Saltando el muro hacia Decathlon
La larga cola de gente esperando por entrar al local de la cadena francesa nos recuerda la cárcel proteccionista en la que vivíamos
Por Javier Boher
rjboher@gmail.com
Si hay algo que se repite en cada argentino que viaja al exterior es la fascinación que produce ir al supermercado, por la gran variedad de productos entre los que se puede elegir. Es algo que impacta incluso a los más viajados y conocedores del mundo, esos que se escapan del cerco soviético cada vez que pueden para dar rienda suelta a su consumo reprimido.
Hay una nueva postal que compite con esa, la de la gente que hace cola para ingresar a algún negocio que recién llega a instalarse en Argentina después de escaparle a arriesgar capital en un país que eligió combatirlo durante dos décadas. El último caso fue el de la cadena francesa Decathlon, reconocida por vender ropa y accesorios deportivos a precios accesibles, que convocó a cientos de personas que hicieron varias cuadras de cola para poder entrar al local (a pesar de existir una página web en la que se pueden chequear los precios).
Sin exagerar en absoluto, esto es como la icónica postal de los ciudadanos de Europa del Este haciendo cola para poder comprar un combo de McDonald's. Nos acostumbramos a esa lógica comunista de que hay que matar el deseo de consumir para eliminar las ganas de elegir la libertad. Nos encanta creer que el impulso por la libertad es algo natural e innato en el ser humano, pero nadie puede elegir lo que no sabe que existe.
Las restricciones al comercio y a la instalación de grandes cadenas como la referida se hacen con la excusa de proteger el trabajo local y a los más vulnerables, pero son exactamente esos los más perjudicados por el proteccionismo. Durante años hubo gente ganando plata por traer artículos de lujo como calzoncillos, remeras o jeans, aprovechando las múltiples distorsiones existentes en el sistema y la falta de variedad en los productos que se pueden consumir aquí.
Como siempre, va una historia personal para ilustrar la importancia del comercio, la barbaridad de restringirlo y la emoción de que lleguen cadenas como Decathlon.
Hasta 2015 jugué al rugby. En mi puesto no se pueden usar los tradicionales botines de fútbol, sino unos con tapones cambiables, más indicados para empujar. Por las restricciones a las importaciones acá se conseguía una sola marca, pero además en la versión de peor calidad: un par nunca duraba más de un año, lo que era un problema, porque también era difícil conseguir talle. Romper los botines era un problema, que me llevó a jugar más de un año con los botines embalados con la cinta industrial gris de las películas norteamericanas.
Un día decidí arriesgarme y pedir por internet. Fue un suplicio en el correo, en la Aduana, pagando estadía, llenando formularios y llevando medialunas para ver si la grasa y la harina aflojaban las tuercas de esa dura máquina burocrática pensada para que los argentinos vivamos peor. Fue mi último par de botines. Duró un par de años y sigue guardado por si alguna vez hay que volver a la cancha, pero que también sobrevive como un recuerdo de que en este país es imposible dar por sentado un derecho tan básico como comprar algo para hacer una actividad que se disfruta. Elegir entre las opciones que decreta un funcionario atrás de un escritorio no se puede considerar una elección.

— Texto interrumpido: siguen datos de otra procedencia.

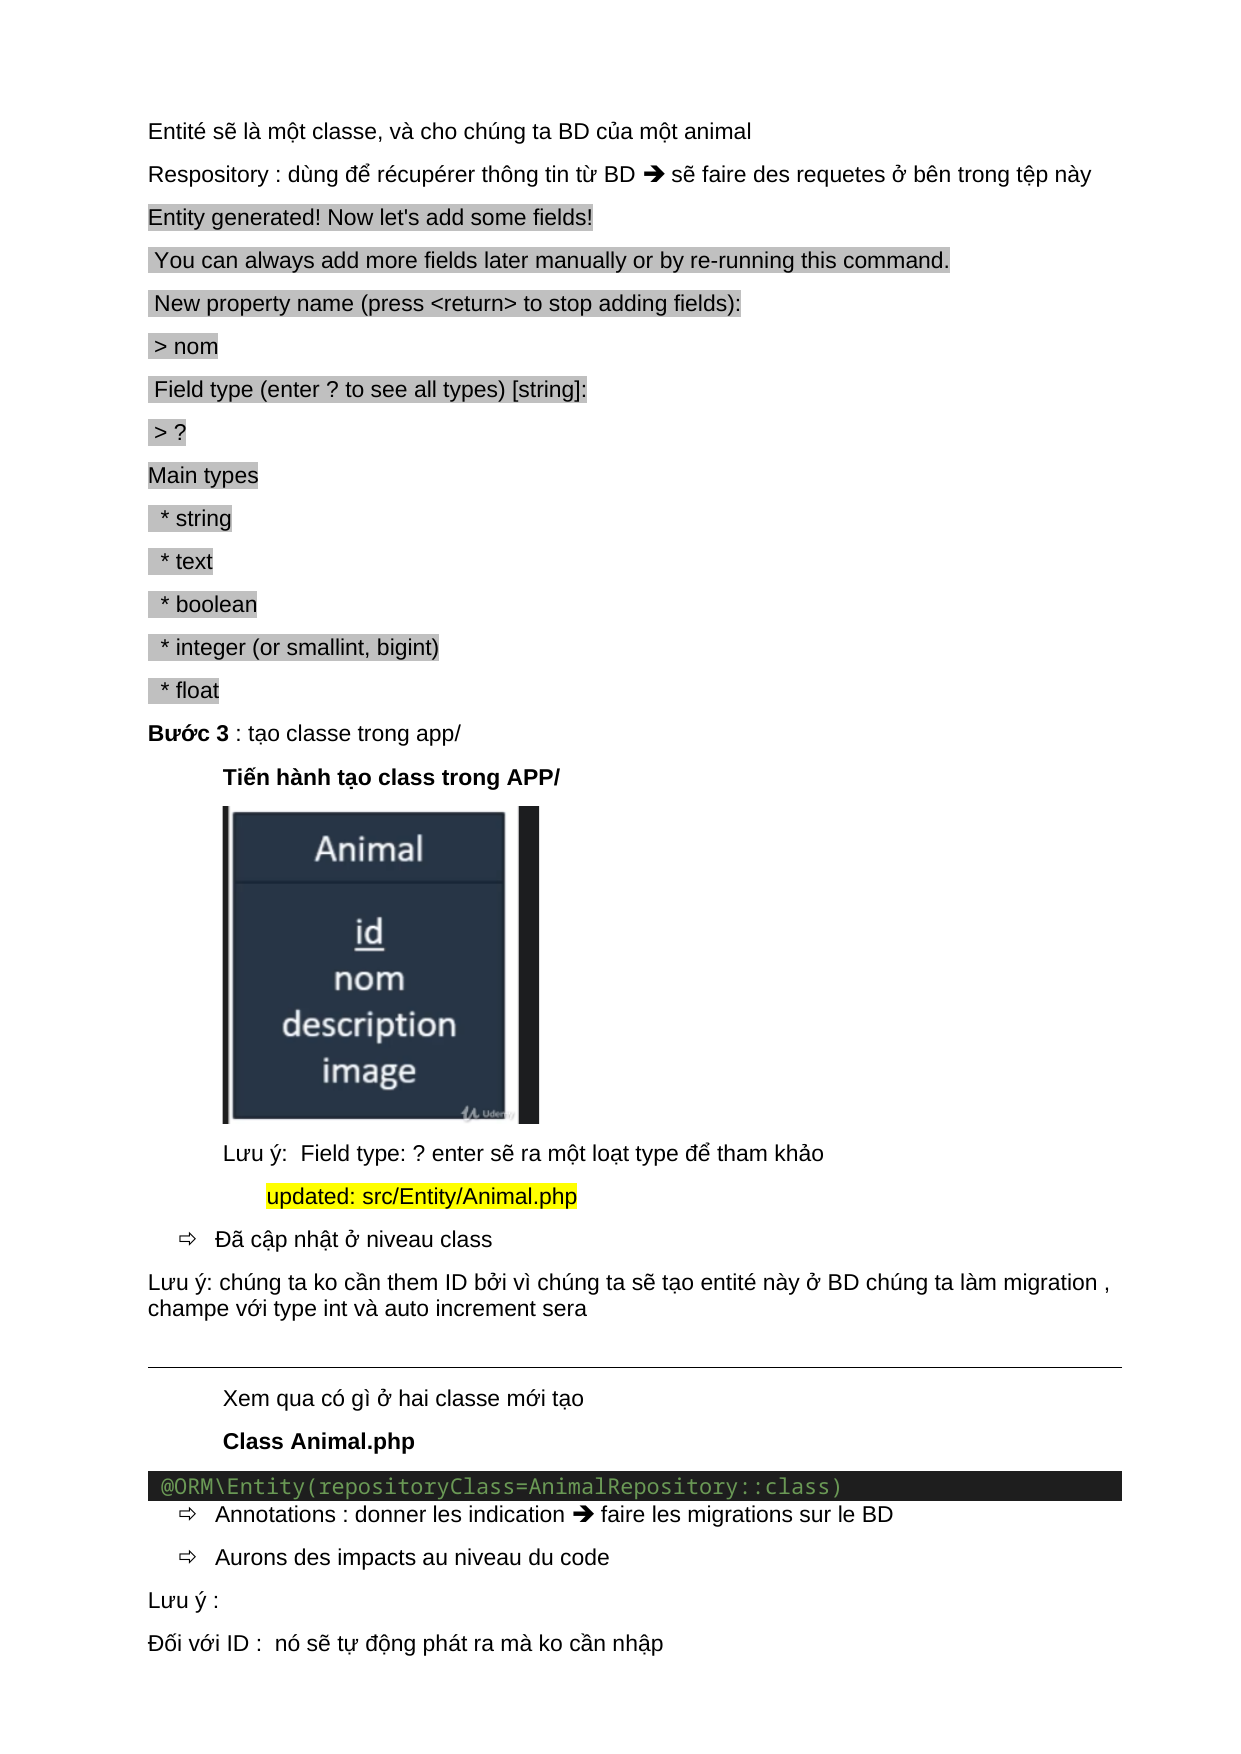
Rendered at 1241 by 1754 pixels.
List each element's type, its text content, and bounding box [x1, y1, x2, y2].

text Lưu ý : [148, 1587, 1122, 1613]
text Lưu ý: chúng ta ko cần them ID bởi vì chúng ta sẽ tạo entité này ở BD chúng ta làm migration , champe với type int và auto increment sera [148, 1269, 1122, 1322]
list Tiến hành tạo class trong APP/ [223, 763, 1122, 790]
list Xem qua có gì ở hai classe mới tạo [223, 1385, 1122, 1411]
list Annotations : donner les indication  faire les migrations sur le BD [177, 1501, 1122, 1527]
text > nom [148, 333, 1122, 359]
list Lưu ý: Field type: ? enter sẽ ra một loạt type để tham khảo [223, 1140, 1122, 1166]
text Entity generated! Now let's add some fields! [148, 204, 1122, 231]
text * string [148, 505, 1122, 532]
list Aurons des impacts au niveau du code [177, 1544, 1122, 1570]
text Respository : dùng để récupérer thông tin từ BD  sẽ faire des requetes ở bên trong tệp này [148, 161, 1122, 187]
text > ? [148, 419, 1122, 446]
list updated: src/Entity/Animal.php [266, 1183, 1122, 1209]
text * float [148, 677, 1122, 704]
text * integer (or smallint, bigint) [148, 634, 1122, 661]
text Field type (enter ? to see all types) [string]: [148, 376, 1122, 403]
text * text [148, 548, 1122, 575]
text * boolean [148, 591, 1122, 618]
text Main types [148, 462, 1122, 489]
text Đối với ID : nó sẽ tự động phát ra mà ko cần nhập [148, 1630, 1122, 1656]
text Entité sẽ là một classe, và cho chúng ta BD của một animal [148, 118, 1122, 144]
list Class Animal.php [223, 1428, 1122, 1454]
text You can always add more fields later manually or by re-running this command. [148, 247, 1122, 273]
text Bước 3 : tạo classe trong app/ [148, 720, 1122, 747]
text New property name (press <return> to stop adding fields): [148, 290, 1122, 317]
list Đã cập nhật ở niveau class [177, 1226, 1122, 1252]
text @ORM\Entity(repositoryClass=AnimalRepository::class) [148, 1471, 1122, 1501]
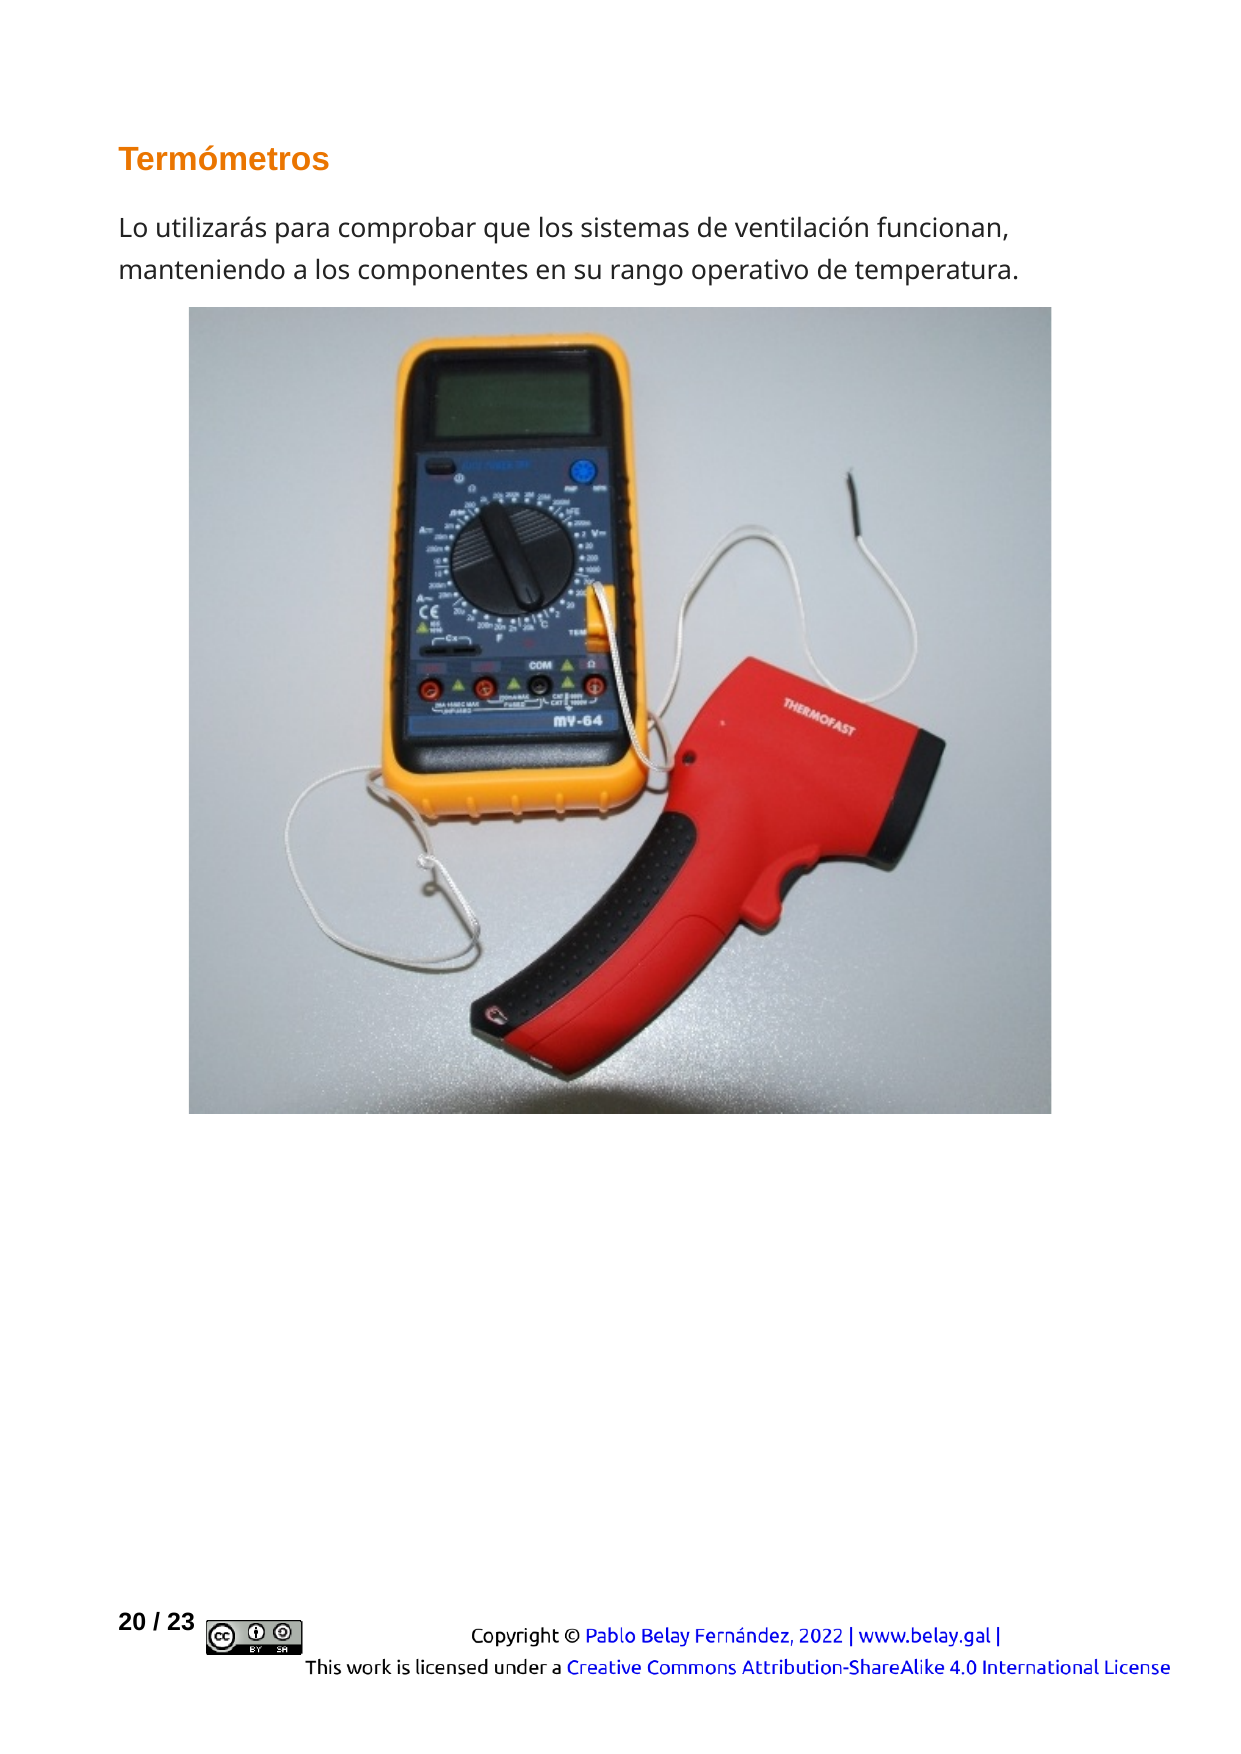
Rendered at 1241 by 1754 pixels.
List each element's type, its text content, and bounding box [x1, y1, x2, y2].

Decathlon abrió el sábado y el domingo se cumplió un nuevo aniversario de la caída del Muro de Berlín. Una cosa no tiene nada que ver con la otra, pero las imágenes mostraban dos versiones de lo mismo: gente haciendo cola para entrar a occidente después de años de una represión económica absurda. Ahora hay que tratar de que no se vuelvan a erigir esos muros que aprisionan a pueblos enteros.